Texas Lawmakers Turn Their ‘Bounty Hunter’ Tactics on Drag Queens
Saddle up partner, it’s gonna be a bumpy ride.
Yee-hawing alongside the growing stampede of anti-LGBTQ legislation, the Texas government has proposed a bill that will allow people to sue drag performers for putting on a show where minors are present. To make matters worse, they will also allow that person to collect $5,000 in “damages” plus attorney fees. Can’t we please just go back to the days of hunting down cattle rustlers instead? You know, things that are ACTUALLY damaging and criminal? No? We’re just gonna keep waging the War on Drag instead? Right.
If this bill sounds familiar to you, it’s because Texas lawmakers have pulled some wannabe cowboy stunts like this before. They used a similar “abortion bounty hunter bill” to virtually eliminate abortion access months before the Supreme Court overturned Roe v Wade.
The legislation defines “drag” as any “performance in which a performer exhibits a gender that is different than the performer’s gender recorded at birth using clothing, makeup, or other physical markers and sings, lip syncs, dances, or otherwise performs in a lascivious manner before an audience.” These terms are purposefully obscure. According to the bill, the word “lascivious” is defined as “conduct of a sexual nature that is offensive to community standards of decency.” Such verbiage could theoretically allow for any run-of-the-mill Texan to sue a transgender or non-binary person who they believe is “dressing in drag” when appearing in a public place, essentially making it illegal to present as such within the confines of the state.
Journalist and activist user Erin Reed wrote on Twitter that this bill could be used to ban trans touring acts from performing in Texas.
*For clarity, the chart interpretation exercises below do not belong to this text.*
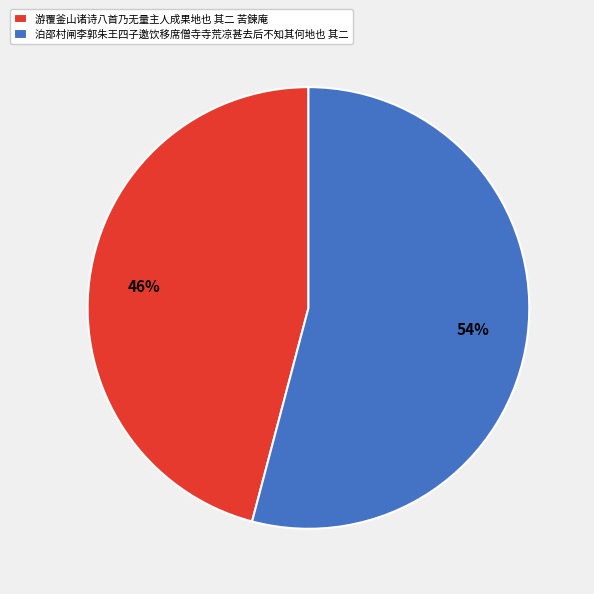

Approximately how many times larger is the value at 泊邵村闸李郭朱王四子邀饮移席僧寺寺荒凉甚去后不知其何地也 其二 compared to 游覆釜山诸诗八首乃无量主人成果地也 其二 苦鍊庵?

1.2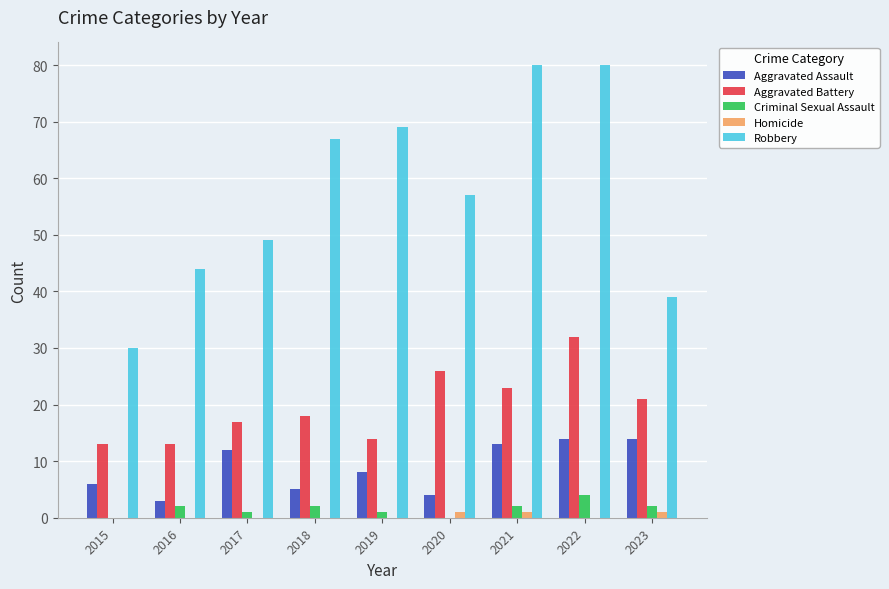

Which series has the largest total across all categories?

Robbery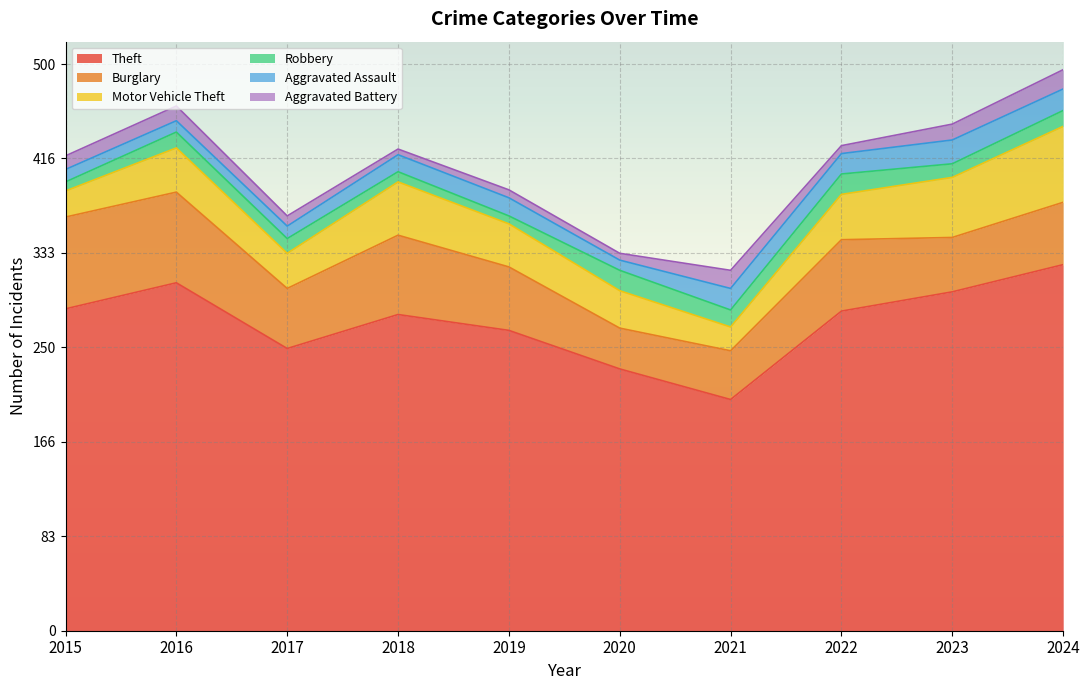

Where is Burglary nearest to the value 58?

2019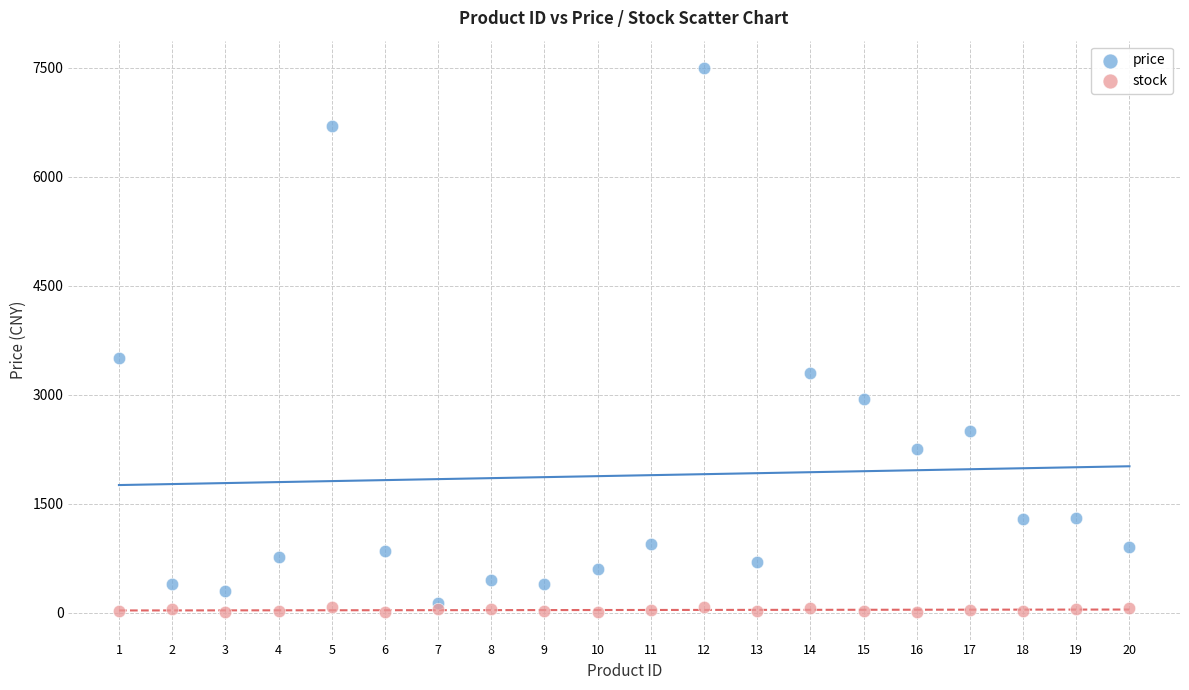

Which series contains the lowest Y value?

stock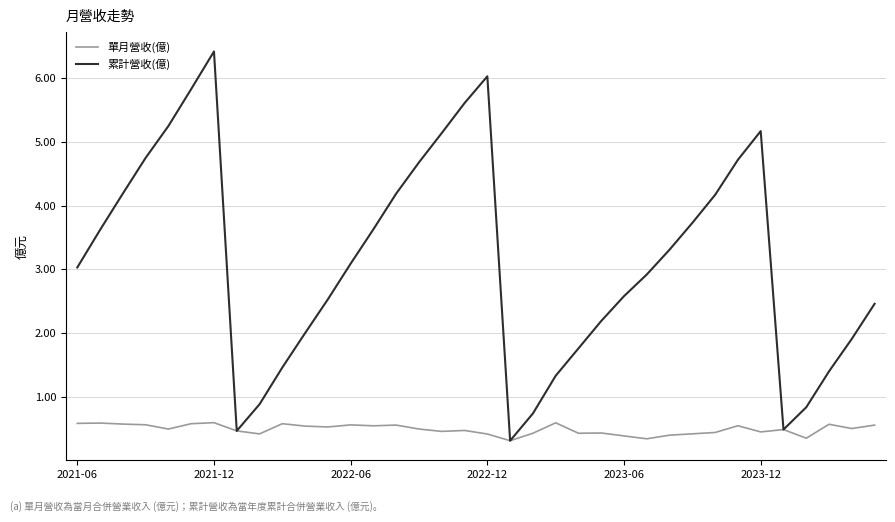

Does the chart display data point markers on the line(s)?

No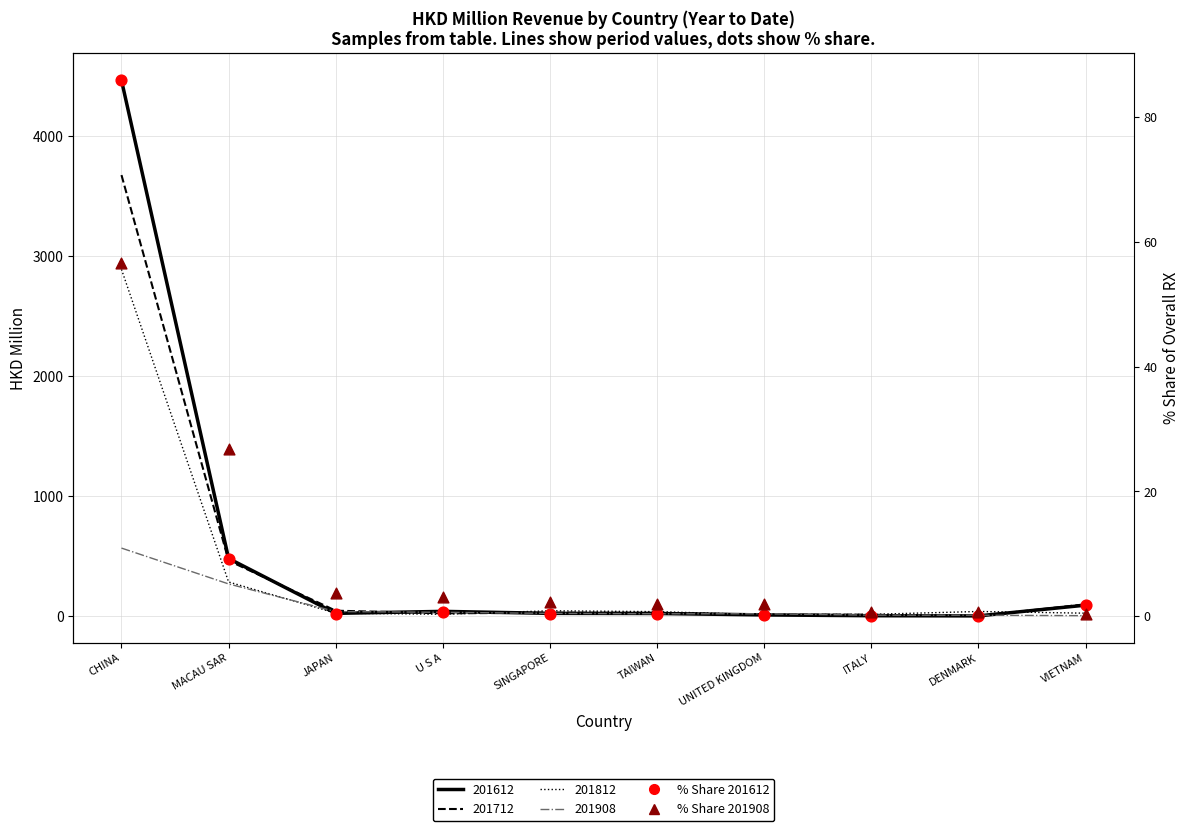

Is the value of % Share 201612 at TAIWAN greater than the value of % Share 201908 at TAIWAN?

No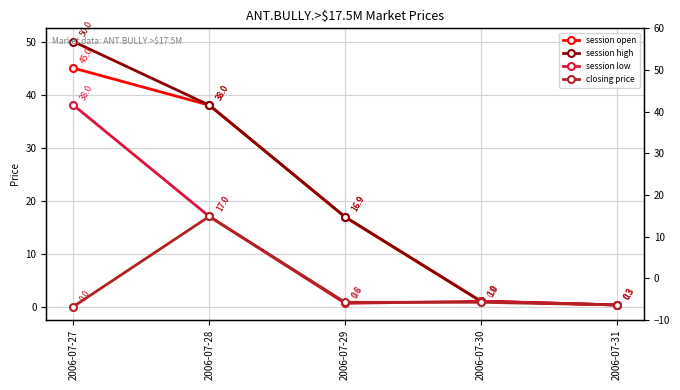

Which category has the highest value in the closing price series?

2006-07-28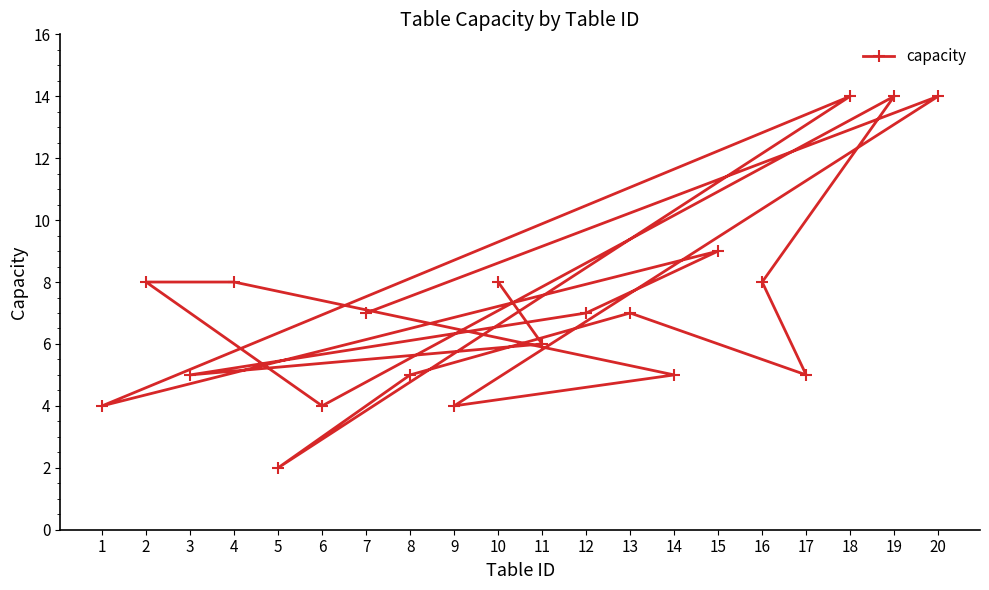

Approximately how many times larger is the value at 17 compared to 13?

0.7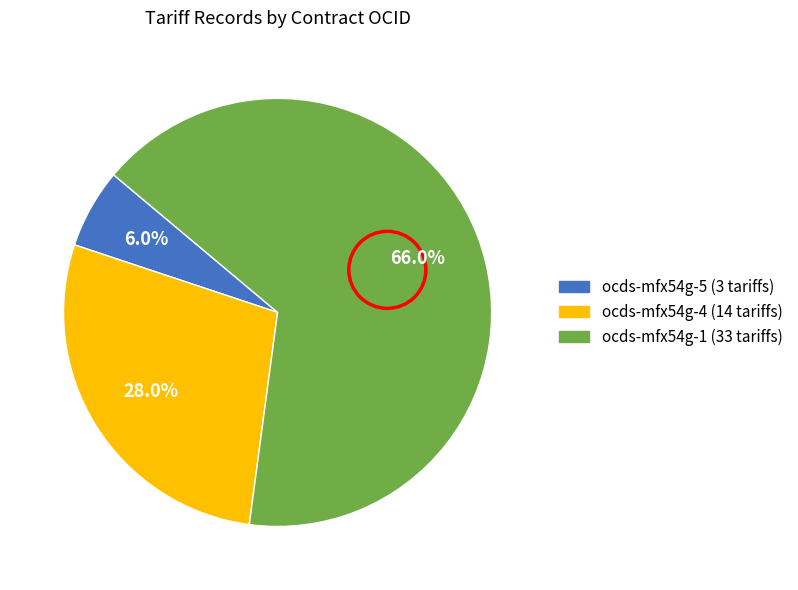

Does any single category account for the majority?

Yes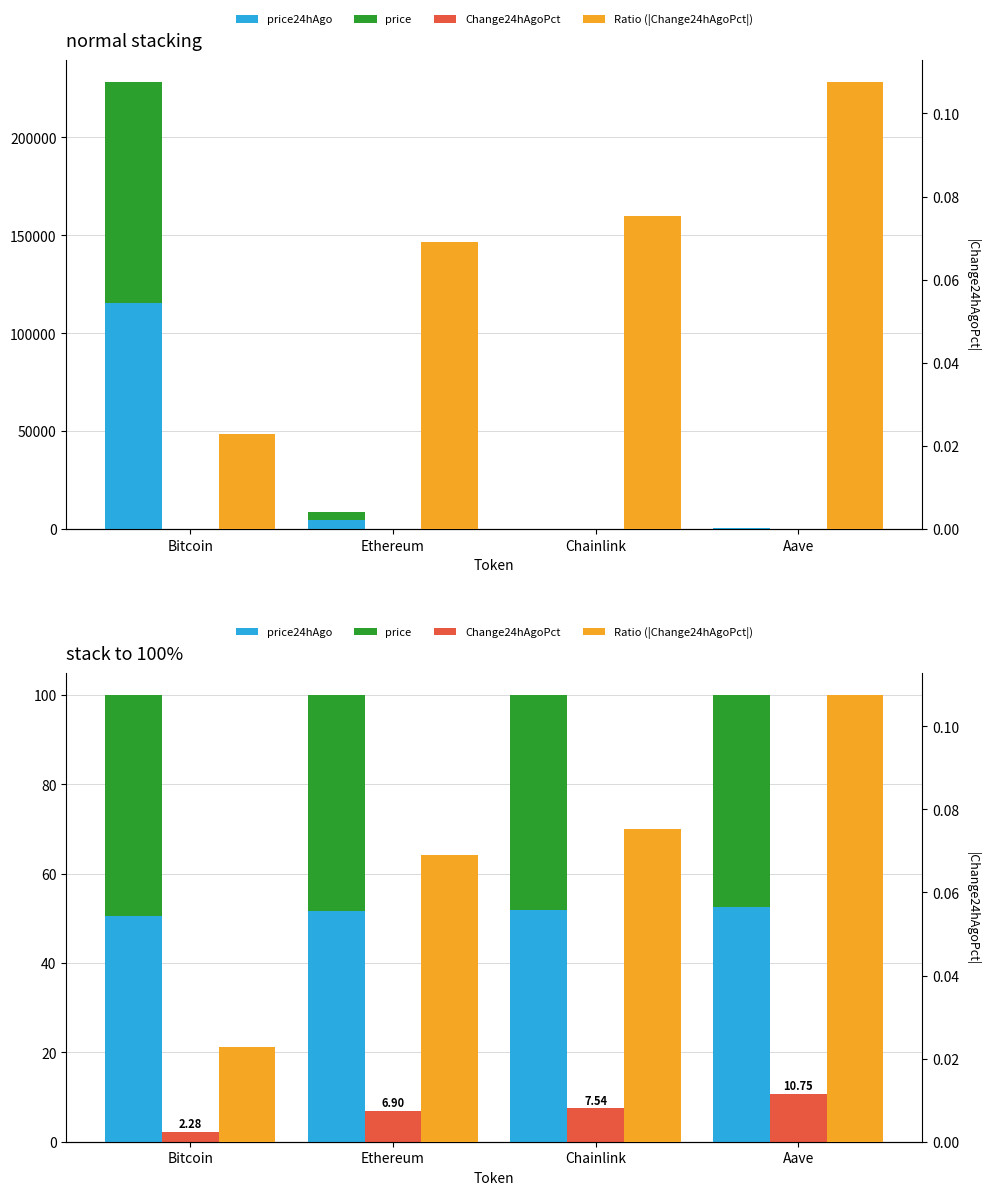

What is the difference between the Ratio (|Change24hAgoPct|) values at Bitcoin and Chainlink?

0.1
It could also be used to ban pride events, karaoke nights, and any other avenues of LGBTQ expression. A separate bill would also punish venues that host such events, forcing them to define themselves as a “sexually oriented business”. Even restaurants. Yes, that means a diner owned by someone’s great-aunt Tina could be defined as “sexually oriented” if she decides to put on a drag brunch one day. The bill is written so broadly that it could, in theory, also apply if one of Tina’s trans customers or employees was singing along with the jukebox.
Such threats against the LGBTQ community have far-flung consequences. Even supposed “safe havens” like New York City have seen an uptick in anti-drag hate. Right-wing yahoos like the Proud Boys recently protested a drag story hour in New York City, though, thankfully, many of them walked away with a punch in the mouth. Legislation like the bill in Texas sanctions this sort of far-right vigilantism, and should America continue down this path, right-wing violence against LGBTQ people is only going to get more extreme.